→ Stored data entries
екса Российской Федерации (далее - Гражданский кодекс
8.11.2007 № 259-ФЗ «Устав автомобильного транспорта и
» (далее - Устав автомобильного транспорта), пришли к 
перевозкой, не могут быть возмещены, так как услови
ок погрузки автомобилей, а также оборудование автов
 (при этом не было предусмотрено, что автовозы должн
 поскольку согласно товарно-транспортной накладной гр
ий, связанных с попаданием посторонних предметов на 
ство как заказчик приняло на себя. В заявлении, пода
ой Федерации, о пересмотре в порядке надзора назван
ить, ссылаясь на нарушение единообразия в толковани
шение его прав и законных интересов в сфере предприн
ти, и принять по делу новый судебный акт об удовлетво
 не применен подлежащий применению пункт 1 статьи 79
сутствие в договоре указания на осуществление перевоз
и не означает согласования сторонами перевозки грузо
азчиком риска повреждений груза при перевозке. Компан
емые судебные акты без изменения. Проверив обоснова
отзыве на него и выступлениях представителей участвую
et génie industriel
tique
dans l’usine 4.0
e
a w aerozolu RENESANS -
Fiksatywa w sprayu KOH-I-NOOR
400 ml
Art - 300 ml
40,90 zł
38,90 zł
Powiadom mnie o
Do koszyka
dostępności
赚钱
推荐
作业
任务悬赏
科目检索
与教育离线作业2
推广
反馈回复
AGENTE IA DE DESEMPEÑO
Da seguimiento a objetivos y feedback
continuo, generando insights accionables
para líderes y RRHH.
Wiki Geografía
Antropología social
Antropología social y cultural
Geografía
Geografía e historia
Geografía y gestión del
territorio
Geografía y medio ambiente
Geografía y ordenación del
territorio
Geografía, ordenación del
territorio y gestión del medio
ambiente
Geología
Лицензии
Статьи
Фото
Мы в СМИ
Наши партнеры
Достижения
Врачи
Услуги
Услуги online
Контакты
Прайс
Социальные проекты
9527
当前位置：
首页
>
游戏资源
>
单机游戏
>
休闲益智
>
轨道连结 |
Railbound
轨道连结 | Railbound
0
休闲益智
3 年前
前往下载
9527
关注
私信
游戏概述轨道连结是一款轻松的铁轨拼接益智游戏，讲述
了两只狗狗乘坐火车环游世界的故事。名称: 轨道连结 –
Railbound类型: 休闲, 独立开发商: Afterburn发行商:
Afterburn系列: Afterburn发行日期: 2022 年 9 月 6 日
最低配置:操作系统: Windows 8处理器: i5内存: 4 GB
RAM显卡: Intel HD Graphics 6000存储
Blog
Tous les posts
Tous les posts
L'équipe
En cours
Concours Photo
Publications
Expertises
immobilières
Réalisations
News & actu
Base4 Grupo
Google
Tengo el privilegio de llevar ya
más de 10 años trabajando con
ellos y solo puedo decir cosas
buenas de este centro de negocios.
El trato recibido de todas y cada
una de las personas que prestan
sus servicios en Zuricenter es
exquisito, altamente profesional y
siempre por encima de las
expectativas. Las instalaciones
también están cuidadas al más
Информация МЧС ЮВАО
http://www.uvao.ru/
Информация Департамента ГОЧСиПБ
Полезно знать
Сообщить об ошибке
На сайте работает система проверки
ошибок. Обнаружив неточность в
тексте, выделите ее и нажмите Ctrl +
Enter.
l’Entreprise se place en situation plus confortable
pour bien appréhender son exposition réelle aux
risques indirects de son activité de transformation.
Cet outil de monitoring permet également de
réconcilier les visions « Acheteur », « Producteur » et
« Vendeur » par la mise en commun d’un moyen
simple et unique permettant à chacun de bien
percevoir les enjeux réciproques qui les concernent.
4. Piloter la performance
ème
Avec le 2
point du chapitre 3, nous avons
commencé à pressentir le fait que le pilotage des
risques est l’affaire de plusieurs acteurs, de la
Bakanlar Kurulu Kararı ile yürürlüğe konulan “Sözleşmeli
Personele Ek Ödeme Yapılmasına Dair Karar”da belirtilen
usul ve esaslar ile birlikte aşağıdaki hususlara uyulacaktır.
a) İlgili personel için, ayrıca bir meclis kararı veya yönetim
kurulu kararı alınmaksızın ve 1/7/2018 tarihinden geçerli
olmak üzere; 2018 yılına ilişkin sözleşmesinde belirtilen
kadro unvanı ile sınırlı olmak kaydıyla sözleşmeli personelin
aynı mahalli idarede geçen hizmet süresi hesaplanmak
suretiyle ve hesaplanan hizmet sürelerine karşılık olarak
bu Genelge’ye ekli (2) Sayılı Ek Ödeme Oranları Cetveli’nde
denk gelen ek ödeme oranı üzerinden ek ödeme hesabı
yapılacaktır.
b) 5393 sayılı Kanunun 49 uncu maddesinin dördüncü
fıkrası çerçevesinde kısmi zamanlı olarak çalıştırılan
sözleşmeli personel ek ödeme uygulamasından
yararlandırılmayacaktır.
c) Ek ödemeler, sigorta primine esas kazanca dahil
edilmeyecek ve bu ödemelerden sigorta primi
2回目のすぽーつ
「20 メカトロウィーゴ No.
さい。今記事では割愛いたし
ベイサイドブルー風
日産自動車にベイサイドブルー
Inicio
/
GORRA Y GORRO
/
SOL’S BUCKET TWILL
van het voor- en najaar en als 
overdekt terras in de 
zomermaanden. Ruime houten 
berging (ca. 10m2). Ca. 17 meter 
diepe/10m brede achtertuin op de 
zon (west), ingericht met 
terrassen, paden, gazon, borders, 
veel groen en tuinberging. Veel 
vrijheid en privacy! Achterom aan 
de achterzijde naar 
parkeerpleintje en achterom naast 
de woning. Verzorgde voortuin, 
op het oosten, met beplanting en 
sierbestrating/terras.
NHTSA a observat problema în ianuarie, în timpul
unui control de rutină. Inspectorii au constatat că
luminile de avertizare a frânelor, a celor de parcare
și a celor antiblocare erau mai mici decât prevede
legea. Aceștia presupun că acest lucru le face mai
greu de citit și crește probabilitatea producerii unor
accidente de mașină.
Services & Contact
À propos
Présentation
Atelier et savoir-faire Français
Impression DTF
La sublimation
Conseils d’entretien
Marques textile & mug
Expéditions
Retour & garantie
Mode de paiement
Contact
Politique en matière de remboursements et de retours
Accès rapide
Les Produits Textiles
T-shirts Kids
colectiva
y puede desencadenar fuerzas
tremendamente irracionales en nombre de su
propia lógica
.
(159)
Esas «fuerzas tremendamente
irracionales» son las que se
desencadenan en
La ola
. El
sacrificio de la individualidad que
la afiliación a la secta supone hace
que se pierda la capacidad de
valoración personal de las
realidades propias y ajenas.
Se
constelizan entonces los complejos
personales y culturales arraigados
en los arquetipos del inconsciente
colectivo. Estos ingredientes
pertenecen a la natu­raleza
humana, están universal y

→ INSTRUCTIONS TO FOLLOW
Start at the line with "que se pierda la capacidad de" and stop at the end of the records. Write those lines out exactly and add nothing.

→ RESULT FOR THIS EXERCISE
que se pierda la capacidad de
valoración personal de las
realidades propias y ajenas.
Se
constelizan entonces los complejos
personales y culturales arraigados
en los arquetipos del inconsciente
colectivo. Estos ingredientes
pertenecen a la natu­raleza
humana, están universal y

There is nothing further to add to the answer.